(MATERIAL SHOWN)

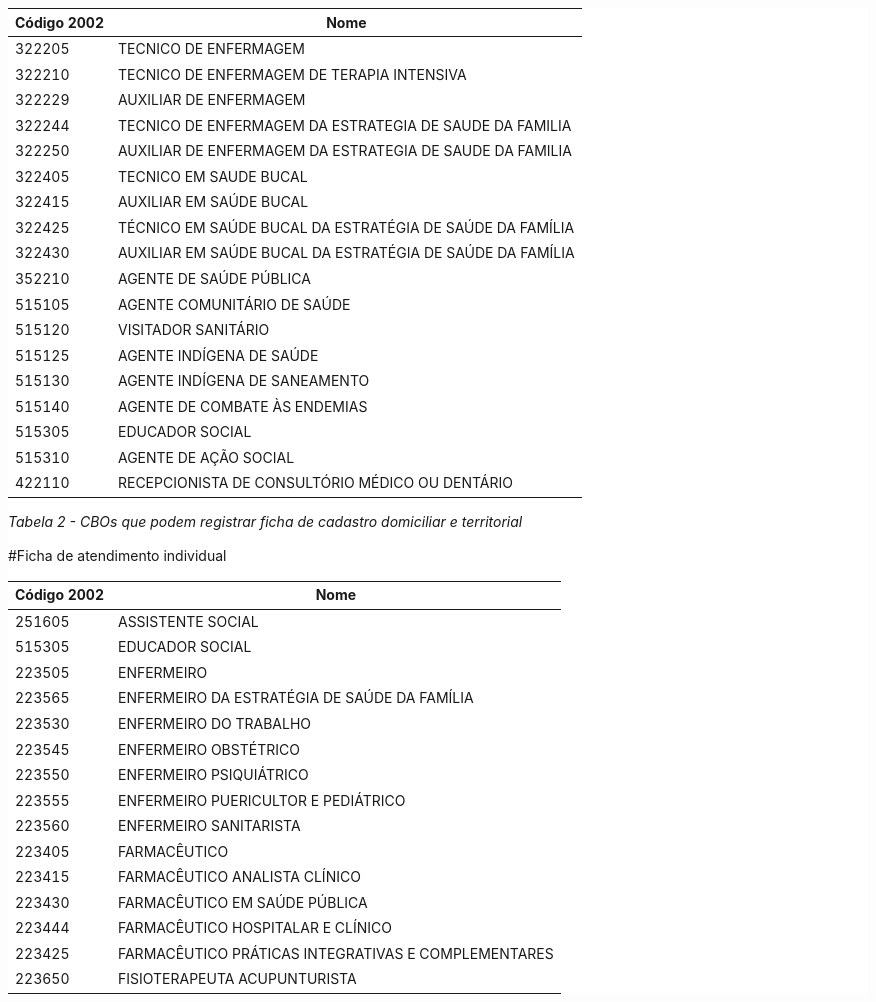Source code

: | Código 2002 | Nome |
| ----------- | ---- |
| 322205 | TECNICO DE ENFERMAGEM |
| 322210 | TECNICO DE ENFERMAGEM DE TERAPIA INTENSIVA |
| 322229 | AUXILIAR DE ENFERMAGEM |
| 322244 | TECNICO DE ENFERMAGEM DA ESTRATEGIA DE SAUDE DA FAMILIA |
| 322250 | AUXILIAR DE ENFERMAGEM DA ESTRATEGIA DE SAUDE DA FAMILIA |
| 322405 | TECNICO EM SAUDE BUCAL |
| 322415 | AUXILIAR EM SAÚDE BUCAL |
| 322425 | TÉCNICO EM SAÚDE BUCAL DA ESTRATÉGIA DE SAÚDE DA FAMÍLIA |
| 322430 | AUXILIAR EM SAÚDE BUCAL DA ESTRATÉGIA DE SAÚDE DA FAMÍLIA |
| 352210 | AGENTE DE SAÚDE PÚBLICA |
| 515105 | AGENTE COMUNITÁRIO DE SAÚDE |
| 515120 | VISITADOR SANITÁRIO |
| 515125 | AGENTE INDÍGENA DE SAÚDE |
| 515130 | AGENTE INDÍGENA DE SANEAMENTO |
| 515140 | AGENTE DE COMBATE ÀS ENDEMIAS |
| 515305 | EDUCADOR SOCIAL |
| 515310 | AGENTE DE AÇÃO SOCIAL |
| 422110 | RECEPCIONISTA DE CONSULTÓRIO MÉDICO OU DENTÁRIO |
*Tabela 2 - CBOs que podem registrar ficha de cadastro domiciliar e territorial*

#Ficha de atendimento individual

| Código 2002 | Nome |
| ----------- | ---- |
| 251605 | ASSISTENTE SOCIAL |
| 515305 | EDUCADOR SOCIAL |
| 223505 | ENFERMEIRO |
| 223565 | ENFERMEIRO DA ESTRATÉGIA DE SAÚDE DA FAMÍLIA |
| 223530 | ENFERMEIRO DO TRABALHO |
| 223545 | ENFERMEIRO OBSTÉTRICO |
| 223550 | ENFERMEIRO PSIQUIÁTRICO |
| 223555 | ENFERMEIRO PUERICULTOR E PEDIÁTRICO |
| 223560 | ENFERMEIRO SANITARISTA |
| 223405 | FARMACÊUTICO |
| 223415 | FARMACÊUTICO ANALISTA CLÍNICO |
| 223430 | FARMACÊUTICO EM SAÚDE PÚBLICA |
| 223444 | FARMACÊUTICO HOSPITALAR E CLÍNICO |
| 223425 | FARMACÊUTICO PRÁTICAS INTEGRATIVAS E COMPLEMENTARES |
| 223650 | FISIOTERAPEUTA ACUPUNTURISTA |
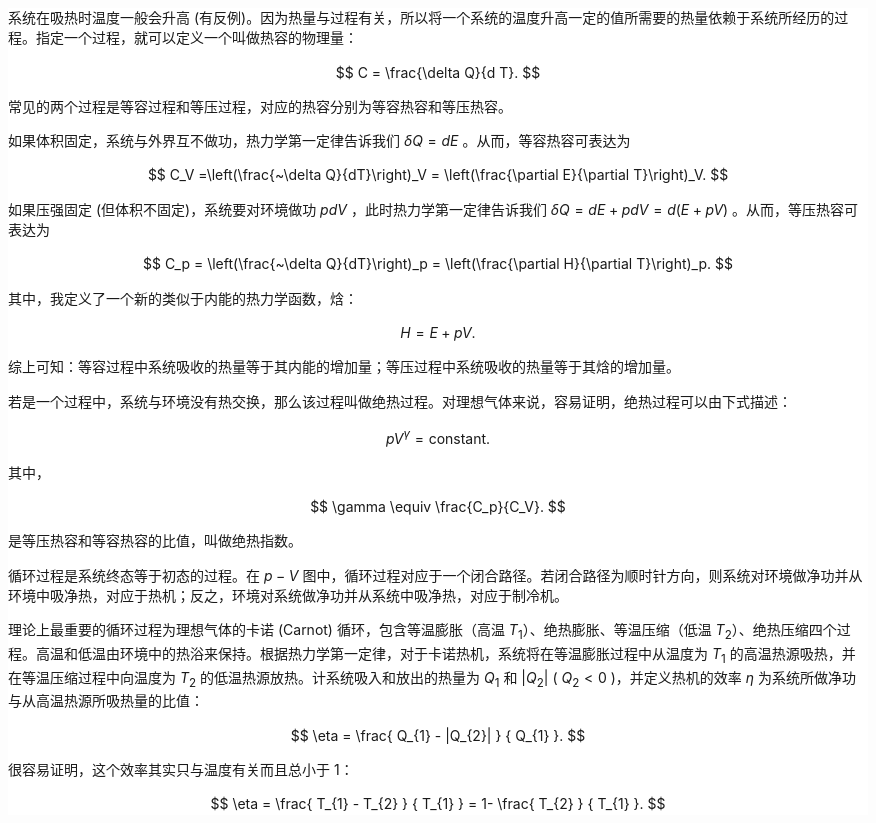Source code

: 系统在吸热时温度一般会升高 (有反例)。因为热量与过程有关，所以将一个系统的温度升高一定的值所需要的热量依赖于系统所经历的过程。指定一个过程，就可以定义一个叫做热容的物理量：

$$
C = \frac{\delta Q}{d T}.
$$

常见的两个过程是等容过程和等压过程，对应的热容分别为等容热容和等压热容。

如果体积固定，系统与外界互不做功，热力学第一定律告诉我们 $\delta Q = d E$ 。从而，等容热容可表达为

$$
C_V =\left(\frac{~\delta Q}{dT}\right)_V
= \left(\frac{\partial E}{\partial T}\right)_V.
$$

如果压强固定 (但体积不固定)，系统要对环境做功 $pdV$ ，此时热力学第一定律告诉我们 $\delta Q = d E + p d V = d (E + p V)$ 。从而，等压热容可表达为

$$
C_p = \left(\frac{~\delta Q}{dT}\right)_p = \left(\frac{\partial H}{\partial T}\right)_p.
$$

其中，我定义了一个新的类似于内能的热力学函数，焓：

$$
H = E + p V.
$$

综上可知：等容过程中系统吸收的热量等于其内能的增加量；等压过程中系统吸收的热量等于其焓的增加量。

若是一个过程中，系统与环境没有热交换，那么该过程叫做绝热过程。对理想气体来说，容易证明，绝热过程可以由下式描述：

$$
p V^{\gamma} = \text{constant}.
$$

其中，

$$
\gamma \equiv \frac{C_p}{C_V}.
$$

是等压热容和等容热容的比值，叫做绝热指数。

循环过程是系统终态等于初态的过程。在 $p-V$ 图中，循环过程对应于一个闭合路径。若闭合路径为顺时针方向，则系统对环境做净功并从环境中吸净热，对应于热机；反之，环境对系统做净功并从系统中吸净热，对应于制冷机。

理论上最重要的循环过程为理想气体的卡诺 (Carnot) 循环，包含等温膨胀（高温  $T_{1}$）、绝热膨胀、等温压缩（低温 $T_{2}$）、绝热压缩四个过程。高温和低温由环境中的热浴来保持。根据热力学第一定律，对于卡诺热机，系统将在等温膨胀过程中从温度为 $T_{1}$ 的高温热源吸热，并在等温压缩过程中向温度为 $T_{2}$ 的低温热源放热。计系统吸入和放出的热量为 $Q_{1}$ 和 $|Q_{2}|$ ( $Q_{2} < 0$ )，并定义热机的效率 $\eta$ 为系统所做净功与从高温热源所吸热量的比值：

$$
\eta = \frac{ Q_{1} - |Q_{2}| } { Q_{1} }.
$$

很容易证明，这个效率其实只与温度有关而且总小于 1：

$$
\eta = \frac{ T_{1} - T_{2} } { T_{1} }
= 1- \frac{ T_{2} } { T_{1} }.
$$
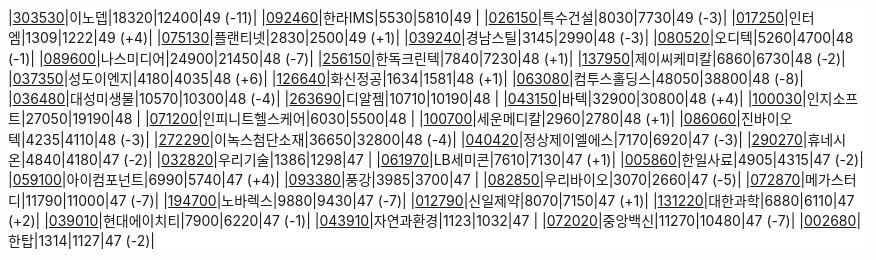 |[303530](https://finance.daum.net/quotes/A303530)|이노뎁|18320|12400|49 (-11)|
|[092460](https://finance.daum.net/quotes/A092460)|한라IMS|5530|5810|49 |
|[026150](https://finance.daum.net/quotes/A026150)|특수건설|8030|7730|49 (-3)|
|[017250](https://finance.daum.net/quotes/A017250)|인터엠|1309|1222|49 (+4)|
|[075130](https://finance.daum.net/quotes/A075130)|플랜티넷|2830|2500|49 (+1)|
|[039240](https://finance.daum.net/quotes/A039240)|경남스틸|3145|2990|48 (-3)|
|[080520](https://finance.daum.net/quotes/A080520)|오디텍|5260|4700|48 (-1)|
|[089600](https://finance.daum.net/quotes/A089600)|나스미디어|24900|21450|48 (-7)|
|[256150](https://finance.daum.net/quotes/A256150)|한독크린텍|7840|7230|48 (+1)|
|[137950](https://finance.daum.net/quotes/A137950)|제이씨케미칼|6860|6730|48 (-2)|
|[037350](https://finance.daum.net/quotes/A037350)|성도이엔지|4180|4035|48 (+6)|
|[126640](https://finance.daum.net/quotes/A126640)|화신정공|1634|1581|48 (+1)|
|[063080](https://finance.daum.net/quotes/A063080)|컴투스홀딩스|48050|38800|48 (-8)|
|[036480](https://finance.daum.net/quotes/A036480)|대성미생물|10570|10300|48 (-4)|
|[263690](https://finance.daum.net/quotes/A263690)|디알젬|10710|10190|48 |
|[043150](https://finance.daum.net/quotes/A043150)|바텍|32900|30800|48 (+4)|
|[100030](https://finance.daum.net/quotes/A100030)|인지소프트|27050|19190|48 |
|[071200](https://finance.daum.net/quotes/A071200)|인피니트헬스케어|6030|5500|48 |
|[100700](https://finance.daum.net/quotes/A100700)|세운메디칼|2960|2780|48 (+1)|
|[086060](https://finance.daum.net/quotes/A086060)|진바이오텍|4235|4110|48 (-3)|
|[272290](https://finance.daum.net/quotes/A272290)|이녹스첨단소재|36650|32800|48 (-4)|
|[040420](https://finance.daum.net/quotes/A040420)|정상제이엘에스|7170|6920|47 (-3)|
|[290270](https://finance.daum.net/quotes/A290270)|휴네시온|4840|4180|47 (-2)|
|[032820](https://finance.daum.net/quotes/A032820)|우리기술|1386|1298|47 |
|[061970](https://finance.daum.net/quotes/A061970)|LB세미콘|7610|7130|47 (+1)|
|[005860](https://finance.daum.net/quotes/A005860)|한일사료|4905|4315|47 (-2)|
|[059100](https://finance.daum.net/quotes/A059100)|아이컴포넌트|6990|5740|47 (+4)|
|[093380](https://finance.daum.net/quotes/A093380)|풍강|3985|3700|47 |
|[082850](https://finance.daum.net/quotes/A082850)|우리바이오|3070|2660|47 (-5)|
|[072870](https://finance.daum.net/quotes/A072870)|메가스터디|11790|11000|47 (-7)|
|[194700](https://finance.daum.net/quotes/A194700)|노바렉스|9880|9430|47 (-7)|
|[012790](https://finance.daum.net/quotes/A012790)|신일제약|8070|7150|47 (+1)|
|[131220](https://finance.daum.net/quotes/A131220)|대한과학|6880|6110|47 (+2)|
|[039010](https://finance.daum.net/quotes/A039010)|현대에이치티|7900|6220|47 (-1)|
|[043910](https://finance.daum.net/quotes/A043910)|자연과환경|1123|1032|47 |
|[072020](https://finance.daum.net/quotes/A072020)|중앙백신|11270|10480|47 (-7)|
|[002680](https://finance.daum.net/quotes/A002680)|한탑|1314|1127|47 (-2)|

(End MATERIAL SHOWN)

ACTION ITEM:
Pull out every line of the records that contains the string "ESTRATEGIA".

SOLUTION:
| 322244 | TECNICO DE ENFERMAGEM DA ESTRATEGIA DE SAUDE DA FAMILIA |
| 322250 | AUXILIAR DE ENFERMAGEM DA ESTRATEGIA DE SAUDE DA FAMILIA |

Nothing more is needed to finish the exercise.